§ **Records shown**:
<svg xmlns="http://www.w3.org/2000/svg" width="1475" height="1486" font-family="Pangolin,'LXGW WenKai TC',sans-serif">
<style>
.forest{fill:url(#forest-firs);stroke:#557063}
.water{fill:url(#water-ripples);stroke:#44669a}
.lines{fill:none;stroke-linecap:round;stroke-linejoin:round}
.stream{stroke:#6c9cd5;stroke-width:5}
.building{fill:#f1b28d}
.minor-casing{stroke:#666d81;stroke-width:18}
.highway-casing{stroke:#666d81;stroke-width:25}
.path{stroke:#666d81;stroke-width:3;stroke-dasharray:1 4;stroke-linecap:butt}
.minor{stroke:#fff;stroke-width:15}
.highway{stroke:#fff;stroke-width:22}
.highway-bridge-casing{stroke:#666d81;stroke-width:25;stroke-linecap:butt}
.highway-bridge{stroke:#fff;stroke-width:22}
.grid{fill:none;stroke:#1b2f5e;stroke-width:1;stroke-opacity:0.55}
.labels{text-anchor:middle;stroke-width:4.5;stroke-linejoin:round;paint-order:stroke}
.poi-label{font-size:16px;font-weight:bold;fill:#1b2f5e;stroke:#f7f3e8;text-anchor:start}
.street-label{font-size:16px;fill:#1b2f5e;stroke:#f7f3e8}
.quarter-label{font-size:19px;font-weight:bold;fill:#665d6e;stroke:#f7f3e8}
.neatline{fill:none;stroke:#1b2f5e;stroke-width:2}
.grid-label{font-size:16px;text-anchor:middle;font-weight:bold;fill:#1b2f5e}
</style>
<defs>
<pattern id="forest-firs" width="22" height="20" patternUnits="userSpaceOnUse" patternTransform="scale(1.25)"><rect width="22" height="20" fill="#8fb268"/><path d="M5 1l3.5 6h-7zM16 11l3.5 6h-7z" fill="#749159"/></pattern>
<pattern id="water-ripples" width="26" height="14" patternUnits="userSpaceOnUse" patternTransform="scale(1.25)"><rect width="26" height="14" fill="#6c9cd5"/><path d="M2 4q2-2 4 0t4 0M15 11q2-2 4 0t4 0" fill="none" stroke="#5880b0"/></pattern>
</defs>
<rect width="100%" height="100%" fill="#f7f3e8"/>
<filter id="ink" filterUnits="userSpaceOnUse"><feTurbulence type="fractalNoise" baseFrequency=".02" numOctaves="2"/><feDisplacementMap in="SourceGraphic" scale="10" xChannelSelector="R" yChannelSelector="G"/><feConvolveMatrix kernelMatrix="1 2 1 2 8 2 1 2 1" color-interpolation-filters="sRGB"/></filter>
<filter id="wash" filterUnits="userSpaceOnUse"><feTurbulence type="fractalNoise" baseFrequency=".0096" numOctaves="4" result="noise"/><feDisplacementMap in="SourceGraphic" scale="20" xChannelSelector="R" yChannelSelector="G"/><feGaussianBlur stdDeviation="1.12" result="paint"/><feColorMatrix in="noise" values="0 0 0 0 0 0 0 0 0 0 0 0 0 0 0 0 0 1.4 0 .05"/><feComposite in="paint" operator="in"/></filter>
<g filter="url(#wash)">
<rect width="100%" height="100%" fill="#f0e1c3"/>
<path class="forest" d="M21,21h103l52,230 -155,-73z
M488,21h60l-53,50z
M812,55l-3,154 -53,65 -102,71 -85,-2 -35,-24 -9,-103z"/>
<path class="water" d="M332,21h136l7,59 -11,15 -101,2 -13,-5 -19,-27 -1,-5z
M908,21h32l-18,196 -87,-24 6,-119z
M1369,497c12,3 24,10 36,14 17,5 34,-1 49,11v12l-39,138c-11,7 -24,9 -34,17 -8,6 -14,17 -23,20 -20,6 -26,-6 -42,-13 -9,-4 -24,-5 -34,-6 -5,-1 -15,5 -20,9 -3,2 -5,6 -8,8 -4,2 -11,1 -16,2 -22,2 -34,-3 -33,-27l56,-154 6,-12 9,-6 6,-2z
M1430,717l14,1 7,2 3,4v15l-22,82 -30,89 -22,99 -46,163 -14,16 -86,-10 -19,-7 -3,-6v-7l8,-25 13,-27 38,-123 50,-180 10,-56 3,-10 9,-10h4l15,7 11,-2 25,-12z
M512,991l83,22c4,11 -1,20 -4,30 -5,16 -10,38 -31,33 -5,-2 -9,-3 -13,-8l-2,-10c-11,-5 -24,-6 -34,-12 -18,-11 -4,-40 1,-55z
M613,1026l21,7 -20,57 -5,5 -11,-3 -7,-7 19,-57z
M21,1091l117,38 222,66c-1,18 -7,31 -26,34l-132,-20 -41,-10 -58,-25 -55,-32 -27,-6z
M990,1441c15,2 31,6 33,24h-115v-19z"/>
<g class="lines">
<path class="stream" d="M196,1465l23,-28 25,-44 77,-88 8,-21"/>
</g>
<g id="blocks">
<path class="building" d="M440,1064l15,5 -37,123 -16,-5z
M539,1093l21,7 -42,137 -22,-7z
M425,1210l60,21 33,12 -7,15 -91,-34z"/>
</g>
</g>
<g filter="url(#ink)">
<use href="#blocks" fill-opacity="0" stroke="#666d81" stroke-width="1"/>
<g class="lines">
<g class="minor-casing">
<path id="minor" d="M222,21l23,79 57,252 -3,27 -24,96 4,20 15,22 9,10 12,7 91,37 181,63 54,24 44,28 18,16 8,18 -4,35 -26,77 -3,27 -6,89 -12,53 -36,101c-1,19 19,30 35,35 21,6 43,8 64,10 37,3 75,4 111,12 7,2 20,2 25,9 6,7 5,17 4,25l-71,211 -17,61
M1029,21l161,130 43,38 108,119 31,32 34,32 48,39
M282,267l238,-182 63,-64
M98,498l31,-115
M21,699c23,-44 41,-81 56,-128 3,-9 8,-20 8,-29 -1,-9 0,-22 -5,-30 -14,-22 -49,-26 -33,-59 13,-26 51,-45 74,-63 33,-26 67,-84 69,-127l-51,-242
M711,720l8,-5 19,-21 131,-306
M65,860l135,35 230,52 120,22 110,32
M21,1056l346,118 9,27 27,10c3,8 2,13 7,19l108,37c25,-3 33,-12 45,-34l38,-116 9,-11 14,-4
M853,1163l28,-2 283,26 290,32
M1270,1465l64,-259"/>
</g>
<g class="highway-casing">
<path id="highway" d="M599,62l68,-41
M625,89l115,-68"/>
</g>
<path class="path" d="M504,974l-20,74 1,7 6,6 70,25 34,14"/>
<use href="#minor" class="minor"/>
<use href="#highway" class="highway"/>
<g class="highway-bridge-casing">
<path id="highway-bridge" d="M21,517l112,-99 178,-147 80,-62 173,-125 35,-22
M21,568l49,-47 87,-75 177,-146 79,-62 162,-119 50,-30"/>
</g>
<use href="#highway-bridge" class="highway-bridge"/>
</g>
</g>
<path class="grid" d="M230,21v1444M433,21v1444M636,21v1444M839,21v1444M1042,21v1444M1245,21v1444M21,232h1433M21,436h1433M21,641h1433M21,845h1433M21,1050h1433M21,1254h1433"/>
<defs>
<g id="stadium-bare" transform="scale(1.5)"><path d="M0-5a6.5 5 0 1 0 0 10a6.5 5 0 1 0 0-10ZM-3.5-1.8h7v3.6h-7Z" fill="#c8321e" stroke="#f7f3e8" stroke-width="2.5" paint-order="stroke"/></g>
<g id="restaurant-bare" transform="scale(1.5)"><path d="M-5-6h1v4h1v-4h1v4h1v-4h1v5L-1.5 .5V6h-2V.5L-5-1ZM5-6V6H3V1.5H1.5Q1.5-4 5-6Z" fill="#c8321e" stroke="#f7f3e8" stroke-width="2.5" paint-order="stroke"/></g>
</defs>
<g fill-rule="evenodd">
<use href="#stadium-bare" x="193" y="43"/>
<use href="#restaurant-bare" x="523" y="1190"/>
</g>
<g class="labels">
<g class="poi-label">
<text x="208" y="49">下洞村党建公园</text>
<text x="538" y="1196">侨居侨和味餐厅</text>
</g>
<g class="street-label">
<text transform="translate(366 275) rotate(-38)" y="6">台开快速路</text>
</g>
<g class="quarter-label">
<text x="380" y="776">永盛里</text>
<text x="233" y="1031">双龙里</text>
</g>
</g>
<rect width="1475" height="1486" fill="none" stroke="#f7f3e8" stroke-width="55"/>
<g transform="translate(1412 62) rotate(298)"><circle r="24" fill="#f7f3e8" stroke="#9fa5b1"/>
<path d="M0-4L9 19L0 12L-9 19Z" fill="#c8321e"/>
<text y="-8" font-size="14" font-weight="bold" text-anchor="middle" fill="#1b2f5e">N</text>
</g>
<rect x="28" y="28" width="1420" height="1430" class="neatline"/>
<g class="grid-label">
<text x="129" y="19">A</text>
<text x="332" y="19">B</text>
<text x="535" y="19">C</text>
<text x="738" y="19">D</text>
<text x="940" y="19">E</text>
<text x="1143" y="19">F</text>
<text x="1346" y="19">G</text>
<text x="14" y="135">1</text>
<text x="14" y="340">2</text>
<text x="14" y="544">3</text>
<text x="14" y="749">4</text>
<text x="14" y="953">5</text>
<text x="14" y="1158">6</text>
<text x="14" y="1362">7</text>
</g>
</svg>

§ **Activity**: Every line with the word "labels" in it should be copied from the listing above.

§ **Solution to the exercise**:
.labels{text-anchor:middle;stroke-width:4.5;stroke-linejoin:round;paint-order:stroke}
<g class="labels">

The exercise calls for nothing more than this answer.